There are a lot of dystopia novels out there and many are about the evils of the corporate take over. This is better than the majority in most ways. The proofreading and other literary attributes might not be quite up to the level of ‘The Windup Girl’ but the story and the characters are more likable and the message is more direct. The characters are not as asexual as in most free sci-fi, but there is no actual sex. There is a fair amount of violence, but this is not a shoot-em-up and is not graphic.

The physical science is not quite believable for someone who follows physics in the popular press, but is far above most Hollywood Sci-fi and there is nothing that detracts from the story. The social science is believable, mainly because the author has not fallen into the trap of many others, and that is the idea that the corporations are taking over from the nation-states by force of arms or money. They are not, they are taking over because the vast majority of the population, at least the American population, want them to. This author understands that the era of nation-states is drawing to a close and that we are entering the era of corporate feudalism. All we can do is hope that his dream for giving it a conscious can come true.

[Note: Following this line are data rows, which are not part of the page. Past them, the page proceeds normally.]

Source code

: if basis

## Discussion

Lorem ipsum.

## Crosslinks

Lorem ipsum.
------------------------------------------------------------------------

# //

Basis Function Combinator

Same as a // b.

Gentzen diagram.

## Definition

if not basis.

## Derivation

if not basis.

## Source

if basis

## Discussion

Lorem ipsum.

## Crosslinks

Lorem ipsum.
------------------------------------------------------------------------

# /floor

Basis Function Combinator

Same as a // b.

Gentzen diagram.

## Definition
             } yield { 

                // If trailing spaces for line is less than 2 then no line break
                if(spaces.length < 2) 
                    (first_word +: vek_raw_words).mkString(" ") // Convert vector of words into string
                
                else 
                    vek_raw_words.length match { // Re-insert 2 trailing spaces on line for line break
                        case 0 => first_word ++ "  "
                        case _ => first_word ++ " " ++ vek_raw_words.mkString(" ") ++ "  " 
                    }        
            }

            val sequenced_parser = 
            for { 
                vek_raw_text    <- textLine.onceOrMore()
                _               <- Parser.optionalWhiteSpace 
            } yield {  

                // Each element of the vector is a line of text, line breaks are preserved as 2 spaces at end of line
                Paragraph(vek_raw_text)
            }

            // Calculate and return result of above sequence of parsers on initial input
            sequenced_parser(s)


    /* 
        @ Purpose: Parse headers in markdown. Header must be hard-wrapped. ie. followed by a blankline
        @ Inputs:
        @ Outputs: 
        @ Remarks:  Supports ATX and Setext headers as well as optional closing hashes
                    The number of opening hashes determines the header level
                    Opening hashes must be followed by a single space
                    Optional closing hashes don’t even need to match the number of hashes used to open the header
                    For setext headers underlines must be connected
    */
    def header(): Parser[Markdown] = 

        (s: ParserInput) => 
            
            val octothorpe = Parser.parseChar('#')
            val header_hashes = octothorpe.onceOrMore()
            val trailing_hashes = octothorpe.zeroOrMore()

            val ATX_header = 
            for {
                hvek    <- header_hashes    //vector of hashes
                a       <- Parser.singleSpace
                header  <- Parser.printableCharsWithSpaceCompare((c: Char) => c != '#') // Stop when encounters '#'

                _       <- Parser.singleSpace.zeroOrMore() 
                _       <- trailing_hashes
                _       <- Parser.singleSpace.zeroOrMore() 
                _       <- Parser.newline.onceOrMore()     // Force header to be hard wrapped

My personal opinion is that the very structure of a corporation, where this quarter's bottom line is the only thing of importance in the universe, makes that impossible. The fact that corporations are run by software today, where no human values can enter into the equation, even subconsciously, also makes this impossible. The fact that financed-based capitalism cannot function in a steady-state (sustainable) universe doesn't enter into this story because it is too near-term. No doubt Peter Tylee knows all that also, but wanted to give the story a happy ending.